Repeat each line, word for word, from the one containing "2. Encouraging integrated, participatory" through the last line of the entries, and include no other output.

○ ○ ○ ○ ○

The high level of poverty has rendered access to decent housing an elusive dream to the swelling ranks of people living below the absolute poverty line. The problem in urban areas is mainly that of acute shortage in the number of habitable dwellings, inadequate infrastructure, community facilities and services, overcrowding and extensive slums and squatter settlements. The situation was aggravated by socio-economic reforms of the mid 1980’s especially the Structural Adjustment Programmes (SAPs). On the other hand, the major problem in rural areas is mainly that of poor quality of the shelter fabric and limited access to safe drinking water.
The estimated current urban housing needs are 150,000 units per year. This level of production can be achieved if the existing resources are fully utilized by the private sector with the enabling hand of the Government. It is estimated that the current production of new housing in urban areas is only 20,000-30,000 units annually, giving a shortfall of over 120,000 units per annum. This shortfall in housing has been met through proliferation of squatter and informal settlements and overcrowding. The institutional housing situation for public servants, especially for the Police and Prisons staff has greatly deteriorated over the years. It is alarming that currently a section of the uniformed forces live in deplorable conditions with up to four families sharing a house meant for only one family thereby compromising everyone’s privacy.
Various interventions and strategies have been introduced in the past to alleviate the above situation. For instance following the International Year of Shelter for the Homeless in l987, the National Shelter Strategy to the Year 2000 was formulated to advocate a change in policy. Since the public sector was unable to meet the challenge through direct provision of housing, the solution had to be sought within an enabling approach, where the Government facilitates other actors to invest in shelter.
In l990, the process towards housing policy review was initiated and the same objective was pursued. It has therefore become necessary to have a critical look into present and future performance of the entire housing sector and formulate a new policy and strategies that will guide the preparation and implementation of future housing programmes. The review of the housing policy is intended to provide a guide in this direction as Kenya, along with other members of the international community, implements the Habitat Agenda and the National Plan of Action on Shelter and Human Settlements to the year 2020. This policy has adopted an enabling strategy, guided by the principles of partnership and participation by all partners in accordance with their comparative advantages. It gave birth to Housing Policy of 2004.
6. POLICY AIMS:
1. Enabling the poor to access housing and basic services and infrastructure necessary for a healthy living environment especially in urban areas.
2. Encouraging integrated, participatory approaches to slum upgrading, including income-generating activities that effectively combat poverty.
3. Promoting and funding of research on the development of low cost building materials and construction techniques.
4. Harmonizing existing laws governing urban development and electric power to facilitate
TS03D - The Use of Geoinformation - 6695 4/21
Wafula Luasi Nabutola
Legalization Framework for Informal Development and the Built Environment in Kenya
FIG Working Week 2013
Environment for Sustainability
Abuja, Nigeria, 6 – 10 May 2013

○ ○ ○ ○ ○

> Result for this exercise:
2. Encouraging integrated, participatory approaches to slum upgrading, including income-generating activities that effectively combat poverty.
3. Promoting and funding of research on the development of low cost building materials and construction techniques.
4. Harmonizing existing laws governing urban development and electric power to facilitate
TS03D - The Use of Geoinformation - 6695 4/21
Wafula Luasi Nabutola
Legalization Framework for Informal Development and the Built Environment in Kenya
FIG Working Week 2013
Environment for Sustainability
Abuja, Nigeria, 6 – 10 May 2013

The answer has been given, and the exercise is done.